SC. Colloque 2019 – Interview – Ricardo Shabelman

Ricardo Schabelman, médecin psychiatre à Paris, psychanalyste, membre de l’ECF et de l’AMP est interviewé par Elisabeth Pontier, enseignante à la Section Clinique d’Aix-Marseille.

Comment et pourquoi se former lorsqu’on travaille en psychiatrie ?

Dans son texte intitulé « Acte et institution », Éric Laurent[1] aborde la question de la place du psychanalyste dans l’institution par le biais de l’acte : « le psychanalyste, dit-il, produit un effacement qui va de pair avec la mise en acte de son discours. Moyennant quoi, très souvent, le psychanalyste qui travaille en institution efface tout le contexte institutionnel dans lequel se produisent les effets analytiques, par exemple les effets de transfert institutionnel ». J’ai fait l’expérience d’un changement institutionnel dont parle Éric Laurent, suite à un contrôle. C’est de cette expérience dont je vais témoigner ici.

Paul est admis dans un l’hôpital de jour à l’âge de 15 ans. Un aspect de la prise en charge de ce patient qui rendait l’institution très intolérante à ses agissements était la façon dont il résistait à se plier « au contrat de soin ». Il partait de l’hôpital sans autorisation pour assister aux répétitions de différentes fanfares de Paris. Quand il ne trouvait pas la fanfare, il rentrait chez lui. L’attitude de Paul, avec ses allers et venues, exaspérait l’institution qui par tous les moyens essayait d’obtenir le respect du « cadre de soins ».

C’est dans ce contexte que je rencontre Paul. J’apprends que ses escapades ont un caractère impératif, des hallucinations lui disent de partir : « pars ». Parfois, elles disent le contraire : « reste ». Or, la musique militaire étouffe ses voix. Paul construit finalement un horaire précis qui ne répond évidemment pas aux idéaux de l’institution : les lundis, mercredis et vendredis, il reste à l’hôpital toute la journée, les mardis et les jeudis, il fugue pour participer aux répétitions des orchestres militaires. De plus, une histoire d’amour qui tourne à sa défaveur le submerge dans une angoisse insurmontable. Il s’enferme chez lui et de facto, interrompt la prise en charge. Le séjour de Paul dans l’hôpital de jour est dans une impasse. Embarrassé, je décide d’en parler en contrôle, où est alors cerné ce réel qui donne le fil rouge au comportement de Paul, ses voix qui disent : Paul, tu pars, Paul tu restes. Le « tu pars, tu restes » se saisit comme le pivot autour duquel ce sujet ne cesse de tourner.

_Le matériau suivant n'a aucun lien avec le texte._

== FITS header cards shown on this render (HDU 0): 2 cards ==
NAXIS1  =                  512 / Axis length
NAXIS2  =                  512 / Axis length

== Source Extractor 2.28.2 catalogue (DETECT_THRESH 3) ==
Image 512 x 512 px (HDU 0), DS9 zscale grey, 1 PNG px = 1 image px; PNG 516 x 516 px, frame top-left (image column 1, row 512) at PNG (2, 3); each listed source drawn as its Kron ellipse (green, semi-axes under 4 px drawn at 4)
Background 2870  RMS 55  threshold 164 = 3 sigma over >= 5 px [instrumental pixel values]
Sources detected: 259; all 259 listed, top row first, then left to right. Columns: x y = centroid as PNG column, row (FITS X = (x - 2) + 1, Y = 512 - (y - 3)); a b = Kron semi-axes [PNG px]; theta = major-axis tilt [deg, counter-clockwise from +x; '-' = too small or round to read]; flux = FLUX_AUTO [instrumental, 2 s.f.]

Le clinicien autrement orienté propose un dispositif qui, à ma grande surprise, parle à tout ceux qui s’occupent de Paul, nous organisons alors un emploi du temps tout à fait particulier en tenant autrement compte de cette injonction hallucinatoire : « D’accord ! Tu pars – tu restes ». Pour le « Tu pars », nous lui signifions la fin à la prise en charge à l’hôpital de jour. Pour le « Tu restes », nous lui aménageons des rendez-vous précis avec son psychologue, son instituteur, le psychomotricien et avec moi pour le traitement médicamenteux. Pendant ces temps hebdomadaires, bien étoffés, nous continuons à discuter avec lui.

Le passage trouvé dans l’impasse de la cure de Paul permet à l’institution de commencer à s’affranchir du « cadre » dans lequel des cures pouvaient se trouver étouffées.

Parler en contrôle a eu un effet de vérité « pour tous » qui m’a surpris. Le contrôle, au-delà d’un conseil avisé ou d’une meilleure appréhension du cas, a des effets sur la cure et sur l’institution qui échappent à tout calcul a priori de l’analyste. Les effets de son acte produit un bougé dans le discours de l’institution. Le pouvoir mutatif de la « mise en acte du discours psychanalytique » sur le sujet et l’institution ne peut advenir que comme effet de la formation du psychanalyste.

[1] É. Laurent, « Acte et Institution », Lettre Mensuelle, n°211, Septembre 2002. p. 25-29.